(Beginning of RECORDS FOR THE TASK)

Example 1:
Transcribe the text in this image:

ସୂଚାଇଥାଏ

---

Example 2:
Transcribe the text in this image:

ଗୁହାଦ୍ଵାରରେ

(End of RECORDS FOR THE TASK)

PROBLEM DETAILS> I'd like all of the entries written out again exactly as they appear above.

RESULT OF THE TASK>
Example 1:
Transcribe the text in this image:

ସୂଚାଇଥାଏ

---

Example 2:
Transcribe the text in this image:

ଗୁହାଦ୍ଵାରରେ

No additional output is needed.